At the end of our What Next webinar this week I announced boldly that either we had had no questions from the floor or I had done something hideous to the IT and lost them. With depressing predictability it was the latter, sorry. In fact we got a good score of questions across a wide range of RTO issues. Combining one or two which covered the same ground, the answers start here and will continue over the next few weeks:
There is a judicial challenge underway to new regulations making vaccines mandatory for care home employees – will it succeed?
I anticipate not, but for reasons as much political as legal. Although the worst of it somehow now seems a long time ago, it must be remembered that the virus took a horrible toll on the oldest and most vulnerable members of our society, reportedly featuring on the death certificates of over 40,000 care home residents from March 2020 to April this year. That is not just a huge human tragedy but also a lasting political liability which the government will be very keen to draw the teeth on before the next election. These new regulations are an integral part of that.

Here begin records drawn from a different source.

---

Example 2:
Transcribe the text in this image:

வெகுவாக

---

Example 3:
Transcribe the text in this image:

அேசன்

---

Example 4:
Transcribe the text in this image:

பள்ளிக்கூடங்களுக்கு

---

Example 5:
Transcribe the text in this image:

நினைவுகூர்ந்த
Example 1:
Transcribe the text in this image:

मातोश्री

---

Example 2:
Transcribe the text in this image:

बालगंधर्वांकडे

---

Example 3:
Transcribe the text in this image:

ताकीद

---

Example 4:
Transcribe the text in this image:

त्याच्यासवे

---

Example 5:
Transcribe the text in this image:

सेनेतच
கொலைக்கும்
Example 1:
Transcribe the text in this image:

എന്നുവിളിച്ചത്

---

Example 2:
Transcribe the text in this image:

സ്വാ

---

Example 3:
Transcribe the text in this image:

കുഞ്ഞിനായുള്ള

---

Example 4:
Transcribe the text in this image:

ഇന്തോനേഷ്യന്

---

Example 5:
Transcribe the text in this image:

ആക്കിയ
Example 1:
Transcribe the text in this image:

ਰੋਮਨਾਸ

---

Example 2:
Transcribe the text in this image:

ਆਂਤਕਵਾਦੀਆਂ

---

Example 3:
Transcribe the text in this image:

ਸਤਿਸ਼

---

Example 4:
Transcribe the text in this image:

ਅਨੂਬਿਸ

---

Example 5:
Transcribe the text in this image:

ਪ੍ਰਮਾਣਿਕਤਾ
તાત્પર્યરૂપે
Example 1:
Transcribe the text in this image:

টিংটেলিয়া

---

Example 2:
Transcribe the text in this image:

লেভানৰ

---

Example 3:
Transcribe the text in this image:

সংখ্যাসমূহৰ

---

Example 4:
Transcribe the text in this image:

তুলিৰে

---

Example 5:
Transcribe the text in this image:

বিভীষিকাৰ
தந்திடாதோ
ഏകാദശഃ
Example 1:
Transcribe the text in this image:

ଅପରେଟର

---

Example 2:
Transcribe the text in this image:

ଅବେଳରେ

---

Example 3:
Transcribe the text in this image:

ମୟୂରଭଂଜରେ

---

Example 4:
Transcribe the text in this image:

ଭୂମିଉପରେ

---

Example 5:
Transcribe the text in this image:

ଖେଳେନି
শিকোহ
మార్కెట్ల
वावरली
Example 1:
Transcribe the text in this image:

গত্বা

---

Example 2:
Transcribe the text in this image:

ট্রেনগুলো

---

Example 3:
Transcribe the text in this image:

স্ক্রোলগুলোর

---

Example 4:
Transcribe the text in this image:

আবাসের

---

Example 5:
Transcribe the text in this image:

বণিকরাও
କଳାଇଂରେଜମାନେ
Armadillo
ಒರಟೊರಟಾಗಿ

They are also a useful dry-run for the legislators in case similar rules have to be introduced in other sectors.
The challenge to them is being made on five grounds:
- the new regulations are incompatible with existing laws prohibiting the enforcement of mandatory vaccines;
- the government failed to consider the efficacy of alternatives to mandatory vaccines having regard to the take-up rate in care homes and cases of natural immunity;
- the regulations interfere with the public’s right to “bodily integrity” and are severe and disproportionate;
- they will disproportionately impact women and those from Caribbean backgrounds; and
- the regulations are irrational and will lead to shortages in care home workers.
Of those, I think that (v) has the best prospects of stalling this legislation. The remainder can probably all be justified and waved aside as emergency measures for emergency times, perhaps headed off by the promise of a near-term review of whether the vaccination requirement is still necessary. However, if it is clear that implementing the regulations in their current form will cripple the care home system (especially in the run-up to the next election) and so perhaps do more longer-term harm than good to residents, it is possible to see a pragmatic High Court at least extracting concessions from the government sufficient to avert that threat.
It will probably also be said by the government that despite the emotive tones of the challengers to the new regulations, this is not in fact about “mandatory vaccinations” or “loss of freedom of choice”, merely the requirements imposed on you if you wish to retain a particular role in a particular industry at a particular point in time. Like many other employees facing no-jab, no-job requirements imposed by their employer through contract rather than statute, there is absolute freedom to choose to maintain one’s “bodily integrity” without state sanction or compulsion, simply by finding another employer or relying on state support. I suspect that the High Court will find that this being a hard choice for someone resisting the vaccine on non-medical grounds does not mean that it is not still a choice.
The question of what is “severe and disproportionate” must be looked at from both ends. On the one hand, it will obviously take something pretty major as a response to be disproportionate to those reported 40,000 COVID deaths. Against that background, can the High Court realistically be seen to give that much credence to anti-vax views, especially in circumstances where some 80% of the population has been vaccinated, the government’s encouragement to get on with it remains as vigorous as ever and the success of the vaccination in reducing serious illness, hospitalisations and deaths from COVID seems incontrovertible. If the procedure were much riskier to the individual, on the other hand, or much less effective in practice, then the necessarily invasive nature of the vaccination could indeed become harder to justify. But based on the facts as currently perceived by the government on good medical authority, I see little chance of that being the case here.